#### SOURCE TEXT ####

Is it heretical to say that the classic pop tunes of the Four Seasons sound even better on the Broadway cast album of Jersey Boys than they did on their original recordings? Produced by original Four Seasons member Bob Gaudio, who cowrote most of the songs, the album takes advantage of advances in audio technology to capture the group’s signature vocal blend with pristine fullness; as falsetto king Frankie Valli, John Lloyd Young soars above his costars—Daniel Reichard, Christian Hoff and J. Robert Spencer—without overshadowing them. Snippets of narration provide a sense of the musical’s biodrama approach, but the album’s best cuts are those that leave the hits intact: nostalgia polished to a dazzling gleam.—Adam Feldman
Favorite tracks: “
Can’t Take My Eyes Off of You,” “Walk Like a Man,” “Working My Way Back to You,” “Medley: Stay / Let's Hang On / Opus 17 (Don't You Worry 'Bout Me) / Bye, Bye, Baby”

16. The Book of Mormon (2011)

####

Resume the piece on Broadway cast albums, picking up after its last line. The material has no connection to the piece on Broadway cast albums.

#### RECORDS PROVIDED ####

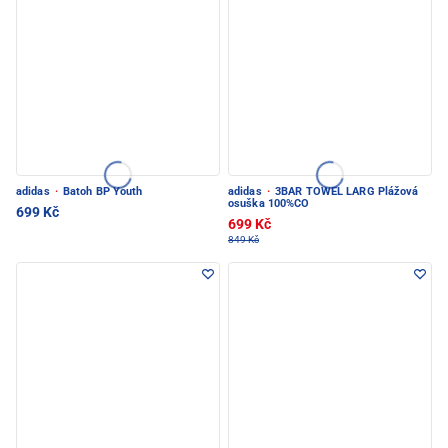
adidas
·
Batoh BP Youth
adidas
·
3BAR TOWEL LARG Plážová
osuška 100%CO
699 Kč
699 Kč
849 Kč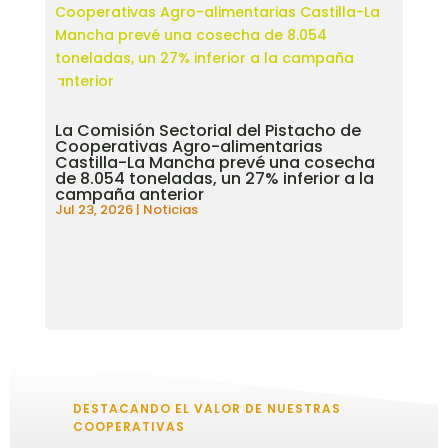
La Comisión Sectorial del Pistacho de
Cooperativas Agro-alimentarias
Castilla-La Mancha prevé una cosecha
de 8.054 toneladas, un 27% inferior a la
campaña anterior
Jul 23, 2026
|
Noticias
DESTACANDO EL VALOR DE NUESTRAS
COOPERATIVAS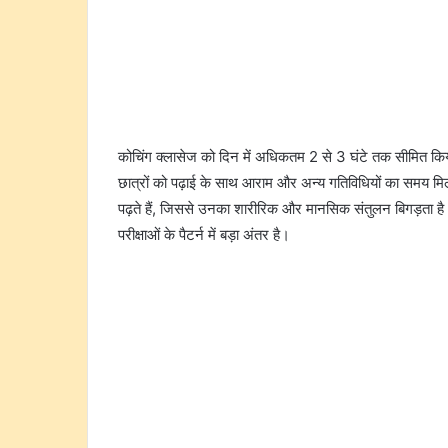
कोचिंग क्लासेज को दिन में अधिकतम 2 से 3 घंटे तक सीमित क
छात्रों को पढ़ाई के साथ आराम और अन्य गतिविधियों का समय मिल
पढ़ते हैं, जिससे उनका शारीरिक और मानसिक संतुलन बिगड़ता ह
परीक्षाओं के पैटर्न में बड़ा अंतर है।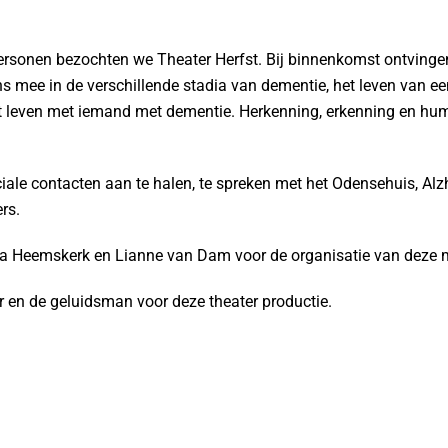
ersonen bezochten we Theater Herfst. Bij binnenkomst ontving
ns mee in de verschillende stadia van dementie, het leven van ee
et leven met iemand met dementie. Herkenning, erkenning en hu
ciale contacten aan te halen, te spreken met het Odensehuis, Al
ers.
a Heemskerk en Lianne van Dam voor de organisatie van deze 
r en de geluidsman voor deze theater productie.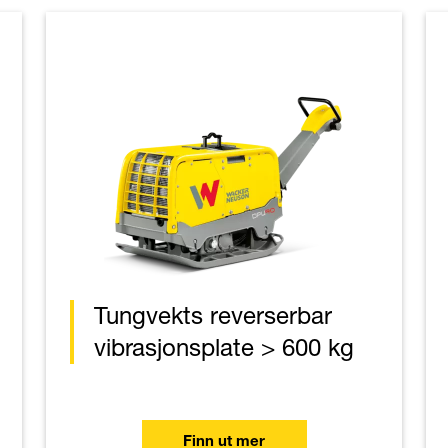
Tungvekts reverserbar
vibrasjonsplate > 600 kg
Finn ut mer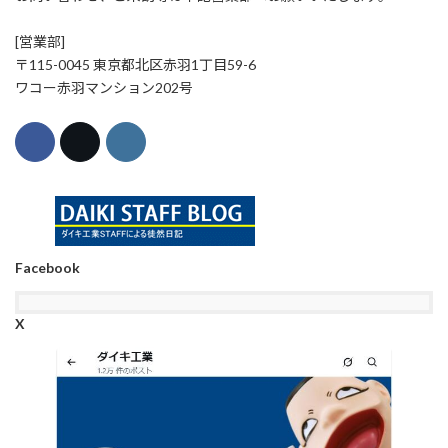
[営業部]
〒115-0045 東京都北区赤羽1丁目59-6
ワコー赤羽マンション202号
Facebook
X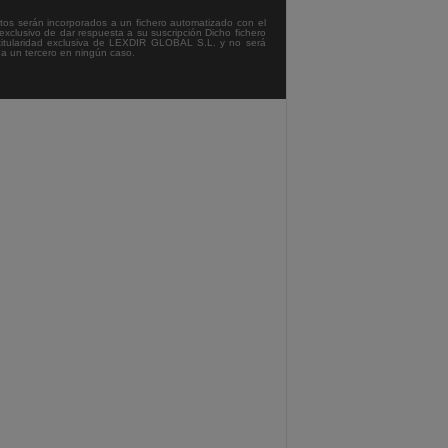
tos serán incorporados a un fichero automatizado con el
exclusivo de dar respuesta a su suscripción Dicho fichero
titularidad exclusiva de LEXDIR GLOBAL S.L. y no será
 a un tercero en ningún caso.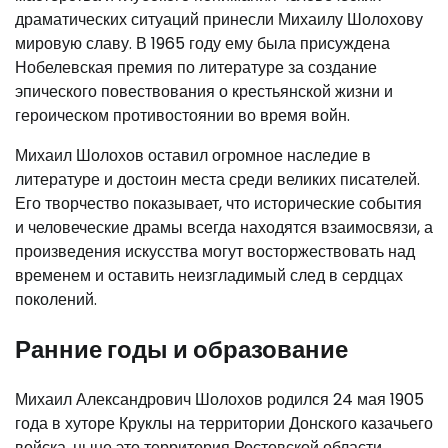
драматических ситуаций принесли Михаилу Шолохову
мировую славу. В 1965 году ему была присуждена
Нобелевская премия по литературе за создание
эпического повествования о крестьянской жизни и
героическом противостоянии во время войн.
Михаил Шолохов оставил огромное наследие в
литературе и достоин места среди великих писателей.
Его творчество показывает, что исторические события
и человеческие драмы всегда находятся взаимосвязи, а
произведения искусства могут восторжествовать над
временем и оставить неизгладимый след в сердцах
поколений.
Ранние годы и образование
Михаил Александрович Шолохов родился 24 мая 1905
года в хуторе Круклы на территории Донского казачьего
войска, ныне это территория Ростовской области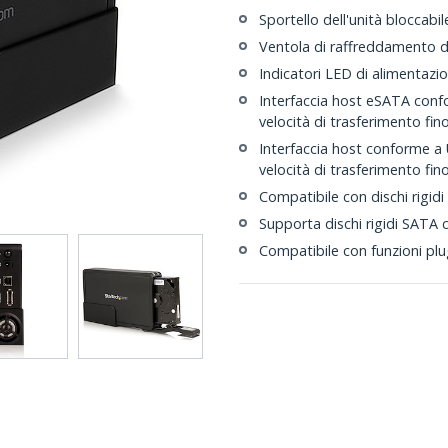
Sportello dell'unità bloccabil
Ventola di raffreddamento
Indicatori LED di alimentazio
Interfaccia host eSATA conf
velocità di trasferimento fin
Interfaccia host conforme a 
velocità di trasferimento fi
Compatibile con dischi rigidi
Supporta dischi rigidi SATA c
Compatibile con funzioni pl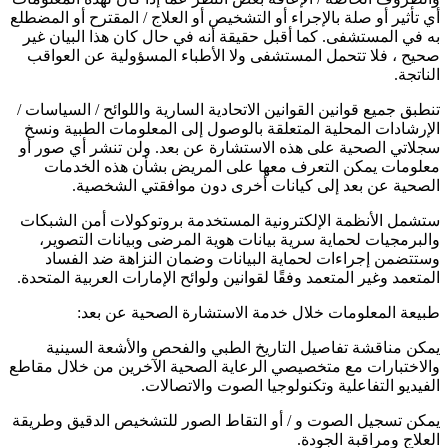
أي تأثير أو صلة بالإجراء أو التشخيص أو العلاج / المقترح أو المضطلع
به في المستشفى. كما أقبل حقيقة أنه في حال كان هذا البيان غير
صحيح ، فلا تتحمل المستشفى ولا الأطباء المسؤولية عن العواقب
الناتجة.
تنطبق جميع قوانين القوانين الاتحادية السارية واللوائح / السياسات /
الإرشادات المحلية المتعلقة بالوصول إلى المعلومات الطبية ونسخ
سجلاتي الصحية على هذه الاستشارة عن بعد. ولن تنشر أي صور أو
معلومات يمكن التعرف معها على المريض بشأن هذه الخدمات
الصحية عن بعد إلى كيانات أخرى دون موافقتي الشخصية.
ستشمل الأنظمة الإلكترونية المستخدمة بروتوكولات أمن الشبكات
والبرمجيات لحماية سرية بيانات هوية المرضى وبيانات التصوير،
وستتضمن إجراءات لحماية البيانات وضمان النزاهة ضد الفساد
المتعمد وغير المتعمد وفقًا لقوانين ولوائح الإمارات العربية المتحدة.
طبيعة المعلومات خلال خدمة الاستشارة الصحية عن بعد:
يمكن مناقشة تفاصيل التاريخ الطبي والفحص والأشعة السينية
والاختبارات مع متخصيصي الرعاية الصحية الآخرين من خلال مقاطع
الفيديو التفاعلية وتكنولوجيا الصوت والاتصالات.
يمكن تسجيل الصوت و / أو التقاط الصور للتشخيص الدقيق وطريقة
العلاج ومراقبة الجودة.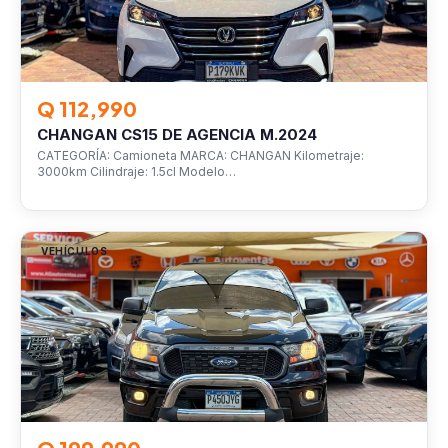
Q 112,990
CHANGAN CS15 DE AGENCIA M.2024
CATEGORÍA: Camioneta MARCA: CHANGAN Kilometraje:
3000km Cilindraje: 1.5cl Modelo…
VEHÍCULOS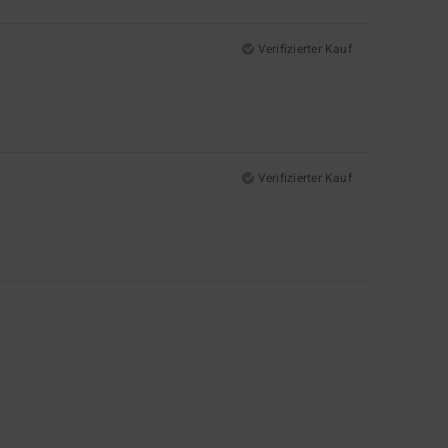
Verifizierter Kauf
Verifizierter Kauf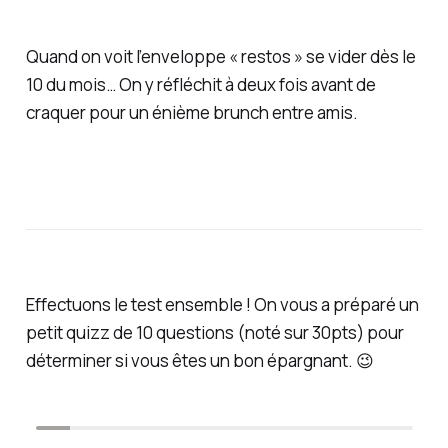
Quand on voit l’enveloppe « restos » se vider dès le
10 du mois… On y réfléchit à deux fois avant de
craquer pour un énième brunch entre amis.
Effectuons le test ensemble ! On vous a préparé un
petit quizz de 10 questions (noté sur 30pts) pour
déterminer si vous êtes un bon épargnant.
😉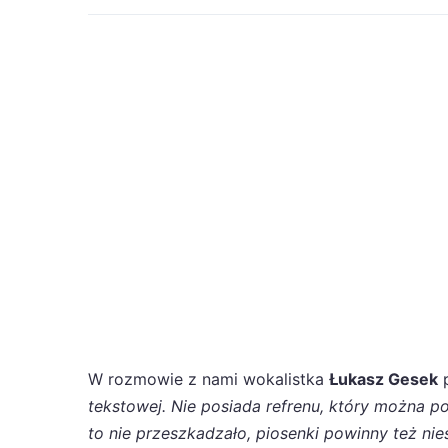
W rozmowie z nami wokalistka
Łukasz Gesek
p
tekstowej. Nie posiada refrenu, który można p
to nie przeszkadzało, piosenki powinny też nie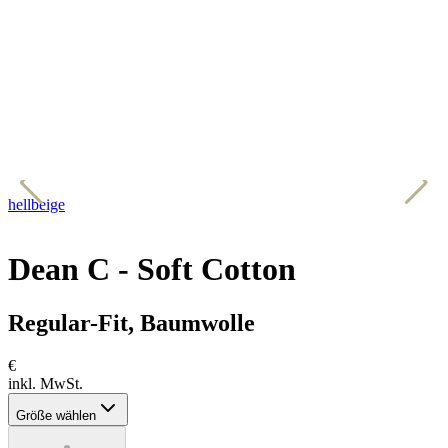
hellbeige
m
Dean C - Soft Cotton
Regular-Fit, Baumwolle
€
inkl. MwSt.
Größe wählen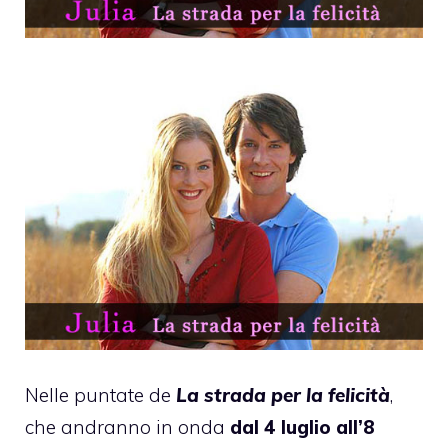
Nelle puntate de
La strada per la felicità
,
che andranno in onda
dal 4 luglio all’8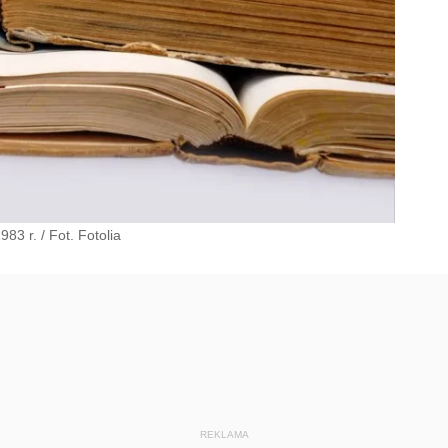
3 r. / Fot. Fotolia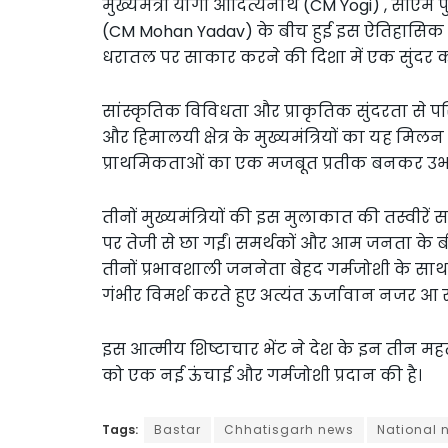
मुख्यमंत्री योगी आदित्यनाथ (CM Yogi) , सीएम
(CM Mohan Yadav) के बीच हुई इस ऐतिहासिक म
धरातल पर साकार करने की दिशा में एक सुंदर कदम
सांस्कृतिक विविधता और प्राकृतिक सुंदरता से पर
और हिमालयी क्षेत्र के मुख्यमंत्रियों का यह म
प्राथमिकताओं का एक मजबूत प्रतीक बनकर उभर
तीनों मुख्यमंत्रियों की इस मुलाकात की तस्वीर
पर तेजी से छा गईं। समर्थकों और आम जनता के बीच
तीनों प्रभावशाली जननेता बेहद गर्मजोशी के स
गंभीर विमर्श करते हुए अत्यंत ऊर्जावान नजर आ रहे
इस आत्मीय शिष्टाचार भेंट ने देश के इन तीन महत
को एक नई ऊंचाई और गर्मजोशी प्रदान की है।
Tags:
Bastar
Chhatisgarh news
National 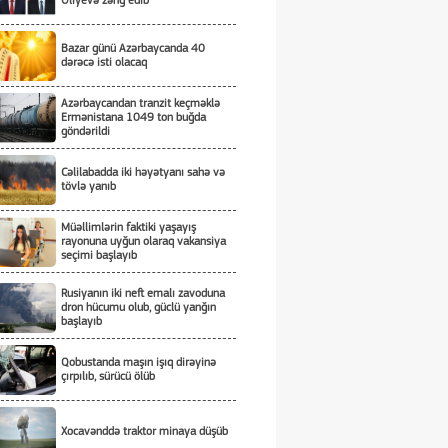
Əliyevə zəng edib
Bazar günü Azərbaycanda 40
dərəcə isti olacaq
Azərbaycandan tranzit keçməklə
Ermənistana 1049 ton buğda
göndərildi
Cəlilabadda iki həyətyanı sahə və
tövlə yanıb
Müəllimlərin faktiki yaşayış
rayonuna uyğun olaraq vakansiya
seçimi başlayıb
Rusiyanın iki neft emalı zavoduna
dron hücumu olub, güclü yanğın
başlayıb
Qobustanda maşın işıq dirəyinə
çırpılıb, sürücü ölüb
Xocavənddə traktor minaya düşüb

####

* RESULT FOR THIS TASK:
Bobby Lopez (Avenue Q) joined forces with Trey Parker and Matt Stone (South Park) for this blasphemous hit, probably the only Broadway musical with the lyric “Fuck you God in the ass, mouth and cunt.” Obscene and sweet at the same time, it’s the story of two Mormon missionaries (Andrew Rannells, Josh Gad) who are sent to Uganda to convert the natives. Tunes parodying Wicked, The Lion King and older classics (“The Small House Of Uncle Thomas” from The King and I) are on the nose but still quite funny. And Gad is nerdtastic in the mock-rockin’ Act I finale, “Man Up.” The Book of Mormon makes a joyful noise with a devilish message.—David Cote
Favorite tracks: “Man Up," “Turn It Off,” “I Believe,” "Hasa Diga Eebowai!”